For years, the so-called critical minerals have remained out of the focus of public debate, despite the fact that entire industries and a good part of the economic security of countries depend on them. Its relevance does not respond only to a technological issue, but also to geopolitical tensions, fragile supply chains and strategic decisions that today condition industrial development. In this context, Mexico has begun to put specific figures, names and limits on its own exposure, opening a conversation that goes far beyond mining and directly reaches its productive future.
What exactly is considered a critical mineral. These are elements present in nature whose demand is high while their availability is limited, either due to geological restrictions inherent to finite resources or due to external factors such as geopolitical tensions and trade blockades. That combination of scarcity and dependence makes them sensitive pieces for contemporary industry. They not only intervene in everyday electronic devices, they also determine energy efficiency, component durability and thermal stability in multiple technologies.

Image shared by the Government of Mexico
The concrete photography of Mexico. The Mexican Geological Service has defined which materials are scarce or directly non-existent in the national territory, or without technical and economic conditions today to produce them viably, a diagnosis that allows foreign dependence to be measured with sufficient precision. The list is not small and concentrates a good part of the inputs associated with electronics, energy and various advanced industrial chains. These are the 13 minerals classified as scarce or non-existent resources in the country:
- Aluminum
- Cadmium
- Cobalt
- Chrome
- Germany
- Iridium
- Lithium
- Nickel
- Palladium
- Platinum
- Tantalio
- Titanium
- Vanadium
The reverse of the diagnosis. Mexico has a relevant mining base in certain materials where there are not only reserves, but also extraction and processing capacity, which allows it to sustain its own industrial chains and participate in international markets. This dimension is key to avoiding a reading solely focused on external dependence and understanding that the resource map combines shortcomings with operational strengths. According to the Mexican Geological Service, the minerals that the country concentrates or processes are the following:
- barred
- Copper
- Fluorite
- Graphite
- Magnesium
- Manganese
- Plata
- Lead
- Zinc
The diplomatic channel and the geopolitical board. The diagnosis of available resources has not remained internal. Mexico has brought the issue of critical minerals to the field of international politics with a specific goal: to ensure access to materials that are necessary for its present and future industry. This was explained by Marcelo Ebrard, Secretary of Economy, when detailing the country’s participation in different forums and coordination spaces, including areas linked to the United Nations. The strategy, as he stressed, does not seek to offer its own reserves, but rather to be part of the decisions that will determine how these supplies are guaranteed in an increasingly competitive environment.

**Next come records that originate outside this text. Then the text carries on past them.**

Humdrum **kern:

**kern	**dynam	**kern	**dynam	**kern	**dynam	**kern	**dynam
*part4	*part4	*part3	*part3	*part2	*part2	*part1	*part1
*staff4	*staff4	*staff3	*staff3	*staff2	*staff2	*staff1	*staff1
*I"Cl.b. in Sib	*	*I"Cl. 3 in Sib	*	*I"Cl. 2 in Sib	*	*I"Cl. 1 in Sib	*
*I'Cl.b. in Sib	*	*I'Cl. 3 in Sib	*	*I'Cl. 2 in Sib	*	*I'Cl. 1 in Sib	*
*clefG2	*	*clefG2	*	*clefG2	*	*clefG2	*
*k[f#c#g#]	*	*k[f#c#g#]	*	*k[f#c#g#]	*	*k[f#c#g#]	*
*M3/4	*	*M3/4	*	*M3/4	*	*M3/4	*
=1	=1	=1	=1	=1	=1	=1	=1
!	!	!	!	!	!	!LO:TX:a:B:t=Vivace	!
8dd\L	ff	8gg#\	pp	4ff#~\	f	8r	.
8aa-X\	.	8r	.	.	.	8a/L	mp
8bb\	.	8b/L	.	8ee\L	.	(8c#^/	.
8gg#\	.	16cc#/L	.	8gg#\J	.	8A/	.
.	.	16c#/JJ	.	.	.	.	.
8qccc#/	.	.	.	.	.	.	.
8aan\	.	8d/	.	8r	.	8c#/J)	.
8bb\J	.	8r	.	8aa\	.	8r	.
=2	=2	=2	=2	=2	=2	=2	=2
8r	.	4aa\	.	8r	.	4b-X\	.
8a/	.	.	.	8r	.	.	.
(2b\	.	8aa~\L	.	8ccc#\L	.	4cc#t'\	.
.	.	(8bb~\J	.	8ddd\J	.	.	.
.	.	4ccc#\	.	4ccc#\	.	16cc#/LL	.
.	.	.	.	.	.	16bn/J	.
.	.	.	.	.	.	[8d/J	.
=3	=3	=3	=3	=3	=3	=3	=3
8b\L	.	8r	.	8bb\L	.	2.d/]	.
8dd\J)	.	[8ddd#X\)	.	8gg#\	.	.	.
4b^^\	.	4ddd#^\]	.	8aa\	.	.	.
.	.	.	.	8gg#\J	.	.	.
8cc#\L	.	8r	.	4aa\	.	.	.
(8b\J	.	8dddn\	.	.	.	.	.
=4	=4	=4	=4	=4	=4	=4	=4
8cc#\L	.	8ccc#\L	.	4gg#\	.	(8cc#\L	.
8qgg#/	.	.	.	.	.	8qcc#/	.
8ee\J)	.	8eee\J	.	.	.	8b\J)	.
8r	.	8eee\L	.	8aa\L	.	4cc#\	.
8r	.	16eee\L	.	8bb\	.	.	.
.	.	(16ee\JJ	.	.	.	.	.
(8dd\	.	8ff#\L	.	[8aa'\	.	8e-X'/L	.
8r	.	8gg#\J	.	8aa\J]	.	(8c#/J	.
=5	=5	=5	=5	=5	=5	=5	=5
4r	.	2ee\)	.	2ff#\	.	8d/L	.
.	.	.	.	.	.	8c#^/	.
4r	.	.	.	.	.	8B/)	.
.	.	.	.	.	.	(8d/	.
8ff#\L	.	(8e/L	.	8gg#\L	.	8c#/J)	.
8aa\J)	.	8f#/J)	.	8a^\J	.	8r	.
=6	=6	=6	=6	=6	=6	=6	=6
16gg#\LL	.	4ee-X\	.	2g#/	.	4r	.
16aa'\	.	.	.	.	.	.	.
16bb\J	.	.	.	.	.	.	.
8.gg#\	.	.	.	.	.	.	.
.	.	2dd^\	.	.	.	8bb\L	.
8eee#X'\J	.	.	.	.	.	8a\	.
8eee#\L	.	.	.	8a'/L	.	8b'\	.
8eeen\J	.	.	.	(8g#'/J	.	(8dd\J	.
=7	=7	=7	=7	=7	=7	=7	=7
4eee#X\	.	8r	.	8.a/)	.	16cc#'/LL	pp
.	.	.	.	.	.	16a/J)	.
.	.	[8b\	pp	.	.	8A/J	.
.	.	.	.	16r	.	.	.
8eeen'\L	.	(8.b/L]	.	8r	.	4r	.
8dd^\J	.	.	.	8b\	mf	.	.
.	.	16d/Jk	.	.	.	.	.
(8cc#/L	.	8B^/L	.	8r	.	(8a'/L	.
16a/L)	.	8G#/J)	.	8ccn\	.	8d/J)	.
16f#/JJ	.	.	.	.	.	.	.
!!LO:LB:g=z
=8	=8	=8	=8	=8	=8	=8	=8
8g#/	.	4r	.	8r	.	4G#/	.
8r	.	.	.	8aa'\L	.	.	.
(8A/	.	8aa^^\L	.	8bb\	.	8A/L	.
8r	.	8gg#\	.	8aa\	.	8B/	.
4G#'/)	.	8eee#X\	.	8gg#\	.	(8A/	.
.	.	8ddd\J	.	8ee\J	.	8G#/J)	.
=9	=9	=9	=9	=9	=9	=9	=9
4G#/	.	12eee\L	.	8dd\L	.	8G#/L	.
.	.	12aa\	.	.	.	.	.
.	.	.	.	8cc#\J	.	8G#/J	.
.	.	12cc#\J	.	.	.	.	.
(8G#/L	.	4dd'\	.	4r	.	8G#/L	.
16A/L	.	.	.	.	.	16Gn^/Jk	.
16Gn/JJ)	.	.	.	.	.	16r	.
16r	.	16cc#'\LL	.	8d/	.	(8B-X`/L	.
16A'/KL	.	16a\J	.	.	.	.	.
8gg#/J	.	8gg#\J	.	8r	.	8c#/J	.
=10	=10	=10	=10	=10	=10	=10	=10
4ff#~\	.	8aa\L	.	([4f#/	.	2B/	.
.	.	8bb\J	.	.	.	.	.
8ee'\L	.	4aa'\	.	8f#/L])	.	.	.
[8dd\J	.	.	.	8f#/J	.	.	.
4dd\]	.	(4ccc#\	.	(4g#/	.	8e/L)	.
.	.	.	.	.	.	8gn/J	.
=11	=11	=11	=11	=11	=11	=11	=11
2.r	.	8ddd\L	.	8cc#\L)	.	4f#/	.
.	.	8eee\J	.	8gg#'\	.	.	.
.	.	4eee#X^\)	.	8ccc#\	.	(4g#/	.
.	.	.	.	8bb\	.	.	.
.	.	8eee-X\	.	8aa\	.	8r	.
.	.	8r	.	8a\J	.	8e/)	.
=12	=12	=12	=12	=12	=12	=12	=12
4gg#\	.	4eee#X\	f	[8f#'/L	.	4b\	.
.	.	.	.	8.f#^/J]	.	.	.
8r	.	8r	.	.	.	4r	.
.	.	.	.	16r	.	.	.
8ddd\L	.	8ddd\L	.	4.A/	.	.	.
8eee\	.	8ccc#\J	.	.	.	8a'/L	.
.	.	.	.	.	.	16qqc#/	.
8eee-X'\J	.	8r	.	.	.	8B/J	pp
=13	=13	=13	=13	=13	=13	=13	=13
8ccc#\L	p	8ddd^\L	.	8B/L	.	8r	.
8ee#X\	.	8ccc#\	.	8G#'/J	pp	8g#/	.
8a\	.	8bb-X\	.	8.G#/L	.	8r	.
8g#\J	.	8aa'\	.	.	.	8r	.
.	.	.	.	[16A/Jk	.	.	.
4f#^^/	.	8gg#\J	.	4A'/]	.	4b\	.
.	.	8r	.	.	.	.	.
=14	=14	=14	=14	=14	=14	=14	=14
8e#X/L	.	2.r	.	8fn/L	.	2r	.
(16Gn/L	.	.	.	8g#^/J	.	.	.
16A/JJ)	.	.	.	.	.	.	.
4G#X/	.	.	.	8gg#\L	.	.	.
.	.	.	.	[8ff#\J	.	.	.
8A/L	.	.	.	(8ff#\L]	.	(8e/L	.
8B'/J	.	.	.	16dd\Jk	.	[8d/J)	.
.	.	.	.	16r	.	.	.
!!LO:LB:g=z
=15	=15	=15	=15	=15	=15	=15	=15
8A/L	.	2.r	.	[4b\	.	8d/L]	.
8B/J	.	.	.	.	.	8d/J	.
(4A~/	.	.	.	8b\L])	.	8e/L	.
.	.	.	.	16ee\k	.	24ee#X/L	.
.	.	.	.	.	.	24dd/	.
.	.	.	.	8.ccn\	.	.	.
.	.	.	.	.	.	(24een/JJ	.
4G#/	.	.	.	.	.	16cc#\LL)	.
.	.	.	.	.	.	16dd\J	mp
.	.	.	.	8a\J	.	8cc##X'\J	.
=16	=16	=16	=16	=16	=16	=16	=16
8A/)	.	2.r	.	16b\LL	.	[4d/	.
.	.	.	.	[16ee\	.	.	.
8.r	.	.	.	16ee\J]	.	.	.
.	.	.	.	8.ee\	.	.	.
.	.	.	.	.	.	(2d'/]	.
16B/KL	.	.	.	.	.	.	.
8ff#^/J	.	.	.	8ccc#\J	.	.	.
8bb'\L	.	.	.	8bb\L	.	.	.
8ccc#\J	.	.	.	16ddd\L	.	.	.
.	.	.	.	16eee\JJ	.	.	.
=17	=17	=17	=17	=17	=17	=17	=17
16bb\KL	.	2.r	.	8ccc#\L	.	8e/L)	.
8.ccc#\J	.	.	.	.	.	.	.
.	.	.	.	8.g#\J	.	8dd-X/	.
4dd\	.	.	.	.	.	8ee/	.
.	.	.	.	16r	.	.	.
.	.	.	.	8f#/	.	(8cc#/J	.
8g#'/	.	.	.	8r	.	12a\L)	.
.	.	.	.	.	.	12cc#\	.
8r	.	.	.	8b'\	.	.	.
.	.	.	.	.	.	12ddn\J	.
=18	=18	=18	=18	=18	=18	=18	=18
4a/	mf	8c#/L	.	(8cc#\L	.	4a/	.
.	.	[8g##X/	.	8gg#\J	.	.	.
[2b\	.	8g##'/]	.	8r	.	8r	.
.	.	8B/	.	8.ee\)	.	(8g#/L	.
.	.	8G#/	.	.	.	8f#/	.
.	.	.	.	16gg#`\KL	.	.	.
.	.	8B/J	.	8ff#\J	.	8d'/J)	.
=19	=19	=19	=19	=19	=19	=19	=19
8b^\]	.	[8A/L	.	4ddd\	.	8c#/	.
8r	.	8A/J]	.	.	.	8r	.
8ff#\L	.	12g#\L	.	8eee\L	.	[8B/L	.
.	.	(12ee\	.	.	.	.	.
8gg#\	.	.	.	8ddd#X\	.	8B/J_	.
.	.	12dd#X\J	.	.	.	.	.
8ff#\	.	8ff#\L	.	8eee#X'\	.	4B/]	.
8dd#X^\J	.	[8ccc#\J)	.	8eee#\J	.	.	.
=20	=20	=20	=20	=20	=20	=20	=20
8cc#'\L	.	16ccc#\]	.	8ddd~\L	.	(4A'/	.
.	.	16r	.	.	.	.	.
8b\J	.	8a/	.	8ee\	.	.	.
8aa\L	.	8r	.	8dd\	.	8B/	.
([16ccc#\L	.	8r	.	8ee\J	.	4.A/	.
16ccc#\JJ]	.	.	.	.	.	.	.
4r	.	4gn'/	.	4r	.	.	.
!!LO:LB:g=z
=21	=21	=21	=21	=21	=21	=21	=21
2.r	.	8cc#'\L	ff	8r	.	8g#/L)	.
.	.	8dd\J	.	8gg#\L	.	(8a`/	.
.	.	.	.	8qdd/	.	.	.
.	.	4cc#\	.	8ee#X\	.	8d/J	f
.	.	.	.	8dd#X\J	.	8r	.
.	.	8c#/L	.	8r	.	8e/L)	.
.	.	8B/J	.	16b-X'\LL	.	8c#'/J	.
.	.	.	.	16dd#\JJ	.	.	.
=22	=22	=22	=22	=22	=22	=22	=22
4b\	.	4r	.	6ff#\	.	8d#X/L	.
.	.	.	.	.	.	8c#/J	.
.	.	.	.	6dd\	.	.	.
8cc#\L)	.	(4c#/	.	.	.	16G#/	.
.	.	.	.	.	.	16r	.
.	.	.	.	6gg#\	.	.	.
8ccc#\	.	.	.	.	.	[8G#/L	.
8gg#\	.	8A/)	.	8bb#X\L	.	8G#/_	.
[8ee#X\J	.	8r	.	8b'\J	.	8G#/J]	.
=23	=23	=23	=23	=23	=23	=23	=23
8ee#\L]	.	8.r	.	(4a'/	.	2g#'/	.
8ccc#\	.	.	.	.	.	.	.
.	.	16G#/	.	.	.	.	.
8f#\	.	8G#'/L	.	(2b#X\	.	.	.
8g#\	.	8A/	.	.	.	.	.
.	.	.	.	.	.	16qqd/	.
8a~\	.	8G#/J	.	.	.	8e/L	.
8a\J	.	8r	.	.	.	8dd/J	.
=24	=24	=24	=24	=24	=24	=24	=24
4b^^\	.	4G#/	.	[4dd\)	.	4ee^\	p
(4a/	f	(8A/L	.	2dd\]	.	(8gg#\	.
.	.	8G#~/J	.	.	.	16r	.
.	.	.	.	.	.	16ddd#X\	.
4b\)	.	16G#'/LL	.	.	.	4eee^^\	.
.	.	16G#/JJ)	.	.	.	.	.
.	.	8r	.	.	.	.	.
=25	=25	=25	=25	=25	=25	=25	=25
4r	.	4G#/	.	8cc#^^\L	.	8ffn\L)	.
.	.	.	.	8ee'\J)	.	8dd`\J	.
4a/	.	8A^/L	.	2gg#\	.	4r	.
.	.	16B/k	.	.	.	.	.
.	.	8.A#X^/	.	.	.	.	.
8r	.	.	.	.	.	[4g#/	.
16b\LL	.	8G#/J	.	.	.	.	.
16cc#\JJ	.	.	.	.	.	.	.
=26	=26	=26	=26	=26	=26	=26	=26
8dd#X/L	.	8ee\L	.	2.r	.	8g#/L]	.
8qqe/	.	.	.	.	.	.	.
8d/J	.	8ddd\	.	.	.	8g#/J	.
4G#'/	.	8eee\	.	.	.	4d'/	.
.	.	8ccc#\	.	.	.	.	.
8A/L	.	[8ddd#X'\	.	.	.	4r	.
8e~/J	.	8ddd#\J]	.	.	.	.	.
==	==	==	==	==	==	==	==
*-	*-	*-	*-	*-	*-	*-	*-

Coordination with the northern neighbor. The United States Trade Office (USTR) announced that its ambassador, Jamieson Greer, and Marcelo Ebrard agreed on an action plan aimed at building a preferential trade scheme for critical minerals, which includes everything from the identification of priority materials to the exploration of adjusted minimum border prices for imports and consultation on how to incorporate these minimum prices into a binding plurilateral agreement. The cooperation seeks to respond to global market distortions that have left North American critical mineral supply chains vulnerable to disruption. The initial calendar, it should be noted, establishes a work horizon of two months to analyze measures before defining subsequent steps.
Lithium. State ownership and pending viability. Among the minerals that explain the Mexican position, lithium occupies a unique place. The Constitution establishes that only the State can exploit it, a decision that reinforces its strategic nature but, at the same time, coexists with technical and economic limits. As President Claudia Sheinbaum pointed out, there is already a technology developed at the Mexican Petroleum Institute to obtain lithium in clays, although “today it is not economically viable, it is very expensive.” This combination of state control and production difficulty illustrates why guaranteeing access to critical materials remains an open question for the national industry.

In conclusion. The image that emerges is not that of a country without resources, but of an economy that must precisely manage its material dependencies in an increasingly demanding international environment. Mexico has relevant mining capabilities and, at the same time, faces clear limits on essential inputs for the technology and energy industry. Between both extremes is a strategy that combines internal diagnosis, diplomatic action and technological development still in process. The result does not close the debate, but it does define the context in which the country must work.